A Lei 12.846/2013, conhecida como Lei Anticorrupção Brasileira, responsabiliza administrativa e civilmente pessoas jurídicas por atos contra a administração pública, nacional ou estrangeira. Ela coloca sobre as empresas responsabilidade solidária sobre ações de corrupção praticadas por prepostos, como empresas coligadas e prestadoras de serviço.
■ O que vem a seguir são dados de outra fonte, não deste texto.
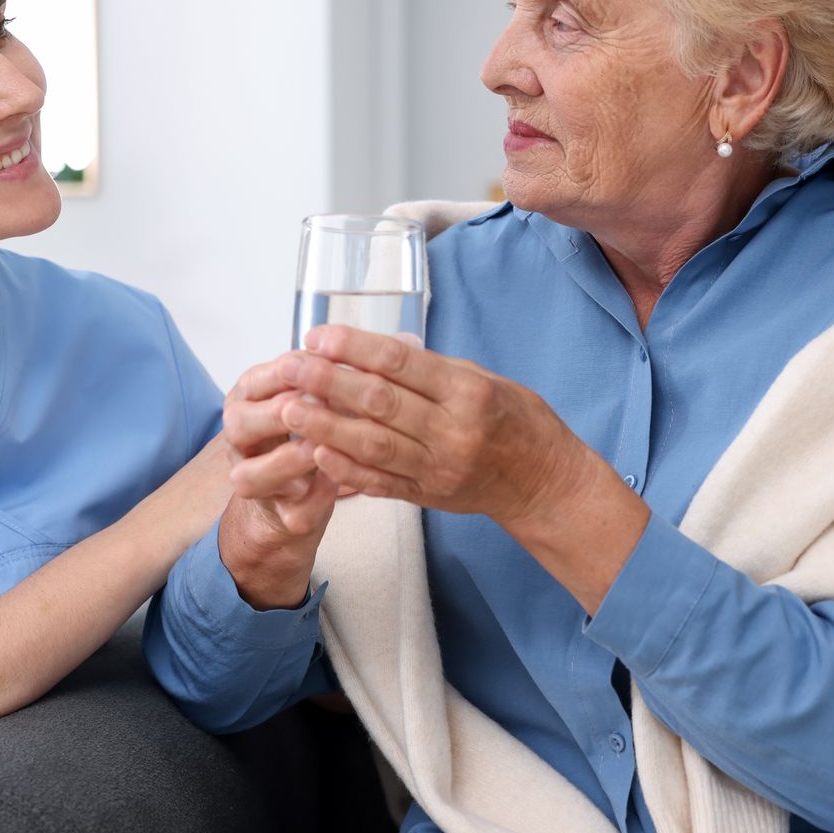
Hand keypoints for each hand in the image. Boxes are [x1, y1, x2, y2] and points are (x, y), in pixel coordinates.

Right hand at [216, 354, 342, 609]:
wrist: (297, 485)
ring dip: (287, 461)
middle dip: (277, 412)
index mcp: (249, 397)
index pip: (255, 380)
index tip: (319, 361)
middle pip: (240, 423)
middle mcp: (242, 437)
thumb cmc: (317, 423)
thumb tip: (407, 340)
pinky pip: (288, 511)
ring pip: (251, 475)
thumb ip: (353, 366)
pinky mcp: (278, 514)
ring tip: (318, 449)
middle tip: (313, 403)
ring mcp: (253, 477)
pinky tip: (335, 487)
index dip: (286, 372)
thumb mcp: (327, 388)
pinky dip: (311, 501)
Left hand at [274, 326, 587, 521]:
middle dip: (330, 383)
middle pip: (381, 403)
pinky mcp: (427, 495)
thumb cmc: (516, 421)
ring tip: (290, 410)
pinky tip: (316, 453)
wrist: (543, 482)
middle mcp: (453, 431)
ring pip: (374, 445)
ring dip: (327, 427)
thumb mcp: (485, 379)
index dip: (356, 348)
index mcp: (469, 392)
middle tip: (292, 367)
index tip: (320, 336)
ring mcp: (438, 468)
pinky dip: (346, 469)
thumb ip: (432, 369)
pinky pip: (380, 483)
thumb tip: (377, 348)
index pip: (402, 363)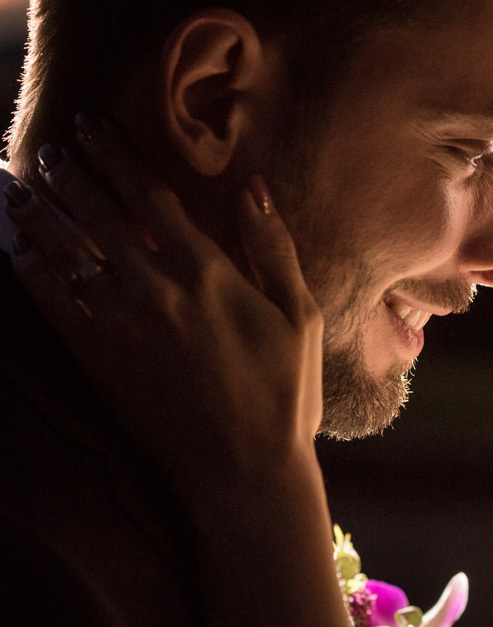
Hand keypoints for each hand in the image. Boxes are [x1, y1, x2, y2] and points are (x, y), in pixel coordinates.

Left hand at [4, 115, 323, 502]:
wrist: (244, 470)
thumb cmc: (284, 393)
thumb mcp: (300, 316)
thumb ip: (273, 247)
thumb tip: (253, 185)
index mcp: (207, 271)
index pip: (147, 194)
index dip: (114, 154)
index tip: (91, 127)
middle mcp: (154, 288)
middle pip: (97, 212)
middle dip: (70, 173)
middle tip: (52, 147)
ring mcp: (118, 324)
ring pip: (64, 249)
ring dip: (38, 210)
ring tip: (20, 184)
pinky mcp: (96, 359)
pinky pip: (49, 300)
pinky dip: (29, 265)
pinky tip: (19, 245)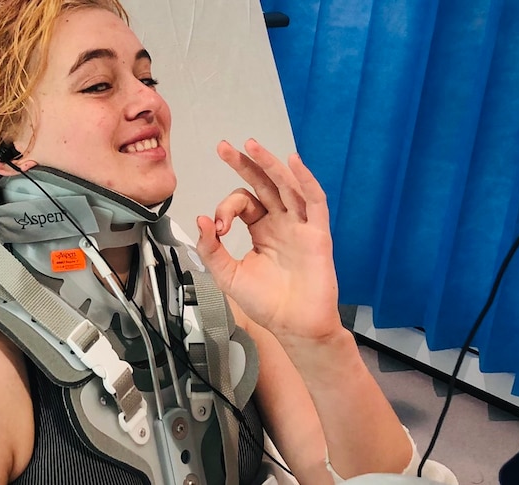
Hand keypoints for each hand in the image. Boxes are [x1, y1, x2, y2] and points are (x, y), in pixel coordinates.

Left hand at [195, 139, 341, 339]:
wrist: (294, 326)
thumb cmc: (267, 304)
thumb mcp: (229, 275)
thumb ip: (212, 249)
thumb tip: (200, 220)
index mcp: (262, 230)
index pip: (243, 204)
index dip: (226, 209)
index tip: (217, 229)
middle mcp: (282, 223)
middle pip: (264, 184)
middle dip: (244, 164)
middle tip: (224, 147)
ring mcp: (300, 226)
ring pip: (287, 186)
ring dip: (270, 164)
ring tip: (252, 145)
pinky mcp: (317, 234)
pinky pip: (315, 201)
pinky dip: (305, 180)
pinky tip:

A carência de regulamentação, mesmo após um ano da entrada em vigor e um ano e meio da aprovação, tem gerado uma série de dúvidas e dado margem à diferentes interpretações. De acordo com o sóciofundador da Azevedo Sette Advogados, Ordélio Azevedo Sette, esse é um problema grave que atinge especialmente as médias e pequenas empresas. “A lei é para todas as empresas, porém as grandes têm departamentos jurídicos bem montados e política de compliance estabelecida. As menores devem procurar suas entidades e associações. Palestras e cursos são formas de disseminar a informação e abrir espaço para a reflexão”, indica Sette.

Boas práticas

A implantação de uma política de compliance pelas empresas é um passo decisivo para o combate a corrupção. Porém, esse é um processo longo e de alto custo. Pequenas e médias empresas via de regra têm dificuldades na implantação dessa política. “Além dos custos, para as empresas menores o próprio tempo é um fator limitador. Elas são muito absorvidas pela atividade produtiva. Nesses casos a postura da alta gestão ganha ainda mais peso. Uma empresa é a cara do dono”. Se ele coloca, desde o início, um código de postura evidenciado pelo exemplo, é muito provável que a empresa se desenvolva com uma postura ética e responsável”, avalia o sóciofundador da Azevedo Sette Advogados.

Mesmo incompleta, a nova obrigação tende a abrir um novo tempo para a imagem do Brasil no exterior. Segundo o professor de direito e membro da Câmara Jurídica do Conselho Nacional do Meio Ambiente (Conama), Leonardo Estrela Borges, o combate à corrupção é uma necessidade mundial e o Brasil pode alcançar um protagonismo principalmente junto aos nossos vizinhos, que são grandes parceiros comerciais. “Já que a lei também alcança os atos cometidos fora do país, e as empresas brasileiras têm negócios em todos os lugares, ela terá um alcance ampliado”, afirma Borges.